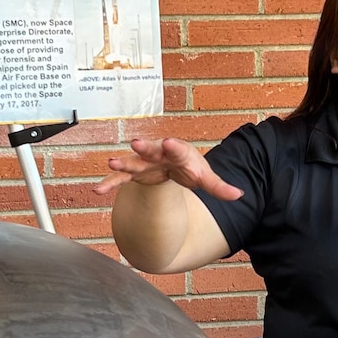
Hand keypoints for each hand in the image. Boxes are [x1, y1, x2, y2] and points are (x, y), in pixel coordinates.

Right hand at [95, 136, 243, 200]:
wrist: (176, 164)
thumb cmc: (190, 167)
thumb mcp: (205, 177)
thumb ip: (219, 187)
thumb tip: (239, 195)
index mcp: (179, 152)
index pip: (178, 149)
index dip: (174, 146)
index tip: (169, 142)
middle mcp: (159, 153)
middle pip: (152, 149)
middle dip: (145, 147)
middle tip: (136, 143)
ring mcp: (145, 163)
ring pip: (133, 162)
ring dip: (122, 163)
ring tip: (111, 162)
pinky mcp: (135, 173)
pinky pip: (121, 178)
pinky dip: (110, 182)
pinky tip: (98, 189)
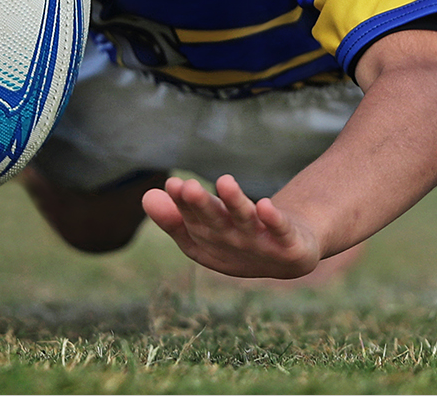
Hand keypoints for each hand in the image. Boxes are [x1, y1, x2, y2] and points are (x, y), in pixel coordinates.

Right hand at [141, 173, 321, 278]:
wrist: (289, 255)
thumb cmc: (239, 239)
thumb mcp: (205, 230)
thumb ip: (176, 217)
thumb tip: (147, 196)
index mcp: (209, 241)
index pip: (191, 221)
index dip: (181, 204)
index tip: (171, 183)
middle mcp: (232, 243)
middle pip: (215, 222)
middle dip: (202, 206)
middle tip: (188, 187)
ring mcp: (260, 244)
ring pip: (246, 221)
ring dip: (236, 203)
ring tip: (226, 182)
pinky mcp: (288, 242)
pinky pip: (280, 229)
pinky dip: (273, 219)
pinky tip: (265, 204)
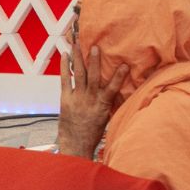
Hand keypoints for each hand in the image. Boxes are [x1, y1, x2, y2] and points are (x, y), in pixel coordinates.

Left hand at [57, 34, 129, 158]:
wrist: (76, 145)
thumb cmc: (93, 133)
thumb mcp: (106, 118)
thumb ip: (109, 102)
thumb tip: (116, 88)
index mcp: (103, 105)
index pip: (113, 88)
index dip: (119, 76)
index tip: (125, 65)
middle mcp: (90, 100)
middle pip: (93, 76)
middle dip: (94, 61)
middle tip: (95, 46)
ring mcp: (77, 99)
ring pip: (78, 74)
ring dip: (78, 58)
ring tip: (77, 44)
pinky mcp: (65, 100)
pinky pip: (65, 80)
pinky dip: (64, 67)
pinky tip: (65, 56)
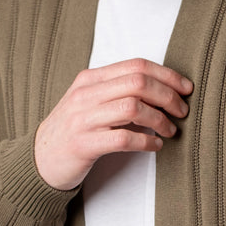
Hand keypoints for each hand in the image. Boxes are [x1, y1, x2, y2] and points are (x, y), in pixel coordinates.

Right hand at [34, 58, 193, 189]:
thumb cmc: (73, 130)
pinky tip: (155, 145)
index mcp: (90, 79)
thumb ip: (116, 90)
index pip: (136, 65)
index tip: (185, 88)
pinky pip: (124, 139)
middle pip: (139, 83)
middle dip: (168, 96)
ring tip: (170, 130)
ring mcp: (83, 119)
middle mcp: (86, 94)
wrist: (40, 160)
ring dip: (160, 119)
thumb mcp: (89, 101)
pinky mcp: (84, 144)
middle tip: (182, 111)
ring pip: (134, 108)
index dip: (167, 75)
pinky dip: (146, 142)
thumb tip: (161, 88)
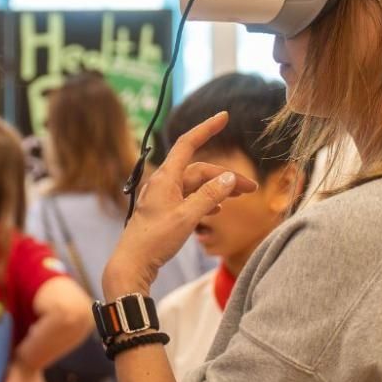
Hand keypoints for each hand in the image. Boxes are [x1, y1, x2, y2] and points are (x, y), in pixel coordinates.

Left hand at [102, 112, 252, 296]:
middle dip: (224, 176)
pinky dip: (205, 202)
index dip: (206, 129)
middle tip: (250, 189)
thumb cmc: (155, 240)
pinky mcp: (164, 213)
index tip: (224, 117)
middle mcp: (163, 184)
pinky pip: (189, 199)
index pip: (187, 144)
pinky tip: (217, 212)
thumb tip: (228, 178)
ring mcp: (163, 198)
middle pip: (198, 171)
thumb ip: (209, 196)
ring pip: (195, 186)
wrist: (132, 265)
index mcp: (165, 178)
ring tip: (239, 198)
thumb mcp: (187, 217)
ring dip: (217, 190)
════════════════
• YOUR OBJECTIVE:
The string to find is "Right"; copy every line of the listing that has it.

• PROBLEM SOLUTION:
Right hand at [95, 136, 243, 200]:
Right hand at [141, 173, 321, 278]:
Right hand at [34, 58, 193, 189]:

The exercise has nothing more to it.